Exercise goal — The records below must be written out exactly, with every picture left behind.

Given records —

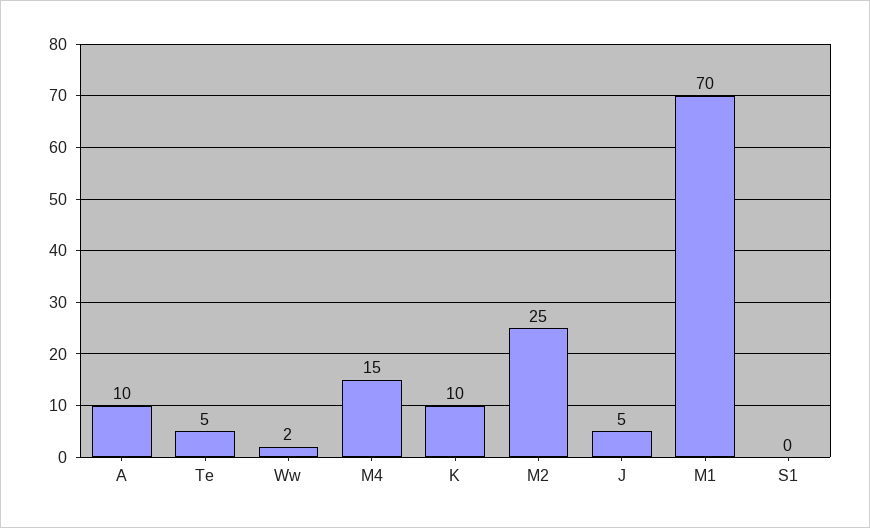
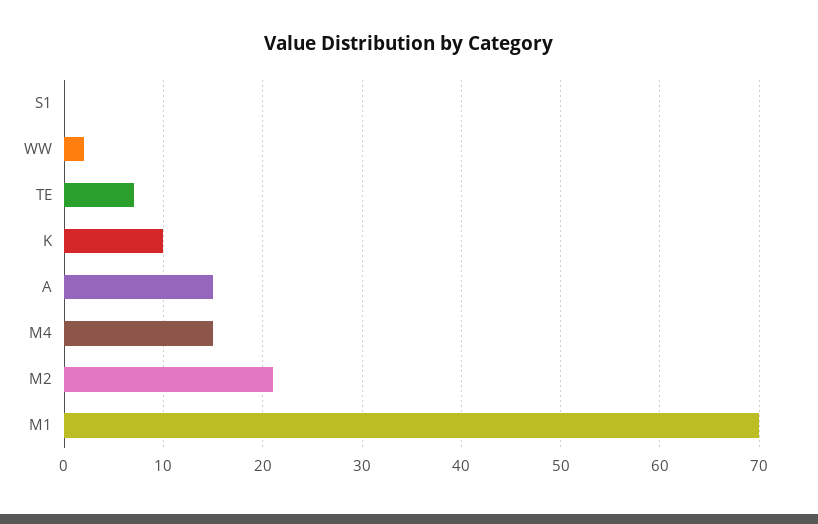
  {
-   "A": 10,
+   "A": 15,
-   "Te": 5,
+   "Te": 7,
    "Ww": 2,
    "M4": 15,
    "K": 10,
-   "M2": 25,
+   "M2": 21,
-   "J": 5,
    "M1": 70,
    "S1": 0
  }

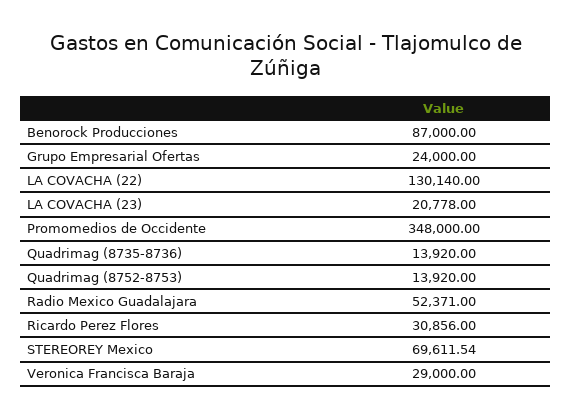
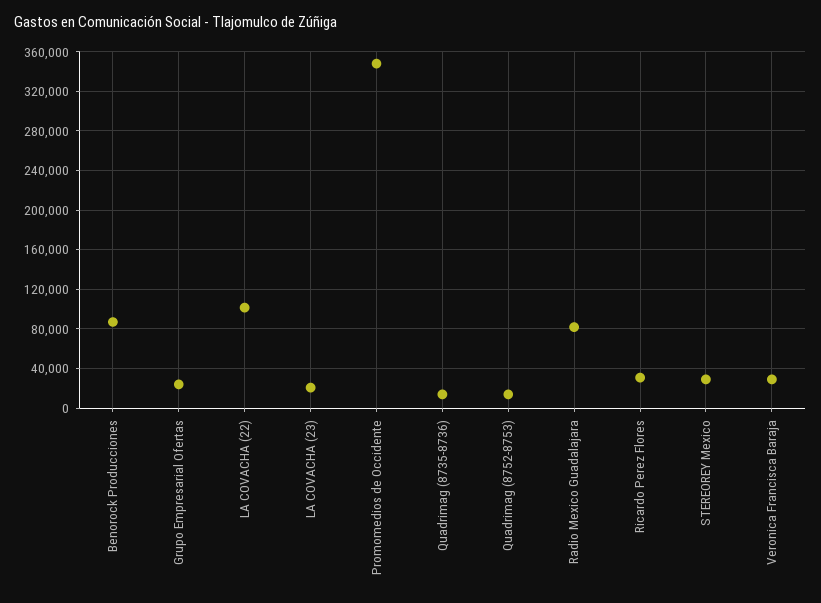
  {
    "Benorock Producciones": 87000,
    "Grupo Empresarial Ofertas": 24000,
-   "LA COVACHA (22)": 130140,
+   "LA COVACHA (22)": 100000,
    "LA COVACHA (23)": 20778,
    "Promomedios de Occidente": 348000,
    "Quadrimag (8735-8736)": 13920,
    "Quadrimag (8752-8753)": 13920,
-   "Radio Mexico Guadalajara": 52371,
+   "Radio Mexico Guadalajara": 80000,
    "Ricardo Perez Flores": 30856,
-   "STEREOREY Mexico": 69611.54,
+   "STEREOREY Mexico": 30000,
    "Veronica Francisca Baraja": 29000
  }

Written response —
  {
-   "A": 10,
+   "A": 15,
-   "Te": 5,
+   "Te": 7,
    "Ww": 2,
    "M4": 15,
    "K": 10,
-   "M2": 25,
+   "M2": 21,
-   "J": 5,
    "M1": 70,
    "S1": 0
  }

  {
    "Benorock Producciones": 87000,
    "Grupo Empresarial Ofertas": 24000,
-   "LA COVACHA (22)": 130140,
+   "LA COVACHA (22)": 100000,
    "LA COVACHA (23)": 20778,
    "Promomedios de Occidente": 348000,
    "Quadrimag (8735-8736)": 13920,
    "Quadrimag (8752-8753)": 13920,
-   "Radio Mexico Guadalajara": 52371,
+   "Radio Mexico Guadalajara": 80000,
    "Ricardo Perez Flores": 30856,
-   "STEREOREY Mexico": 69611.54,
+   "STEREOREY Mexico": 30000,
    "Veronica Francisca Baraja": 29000
  }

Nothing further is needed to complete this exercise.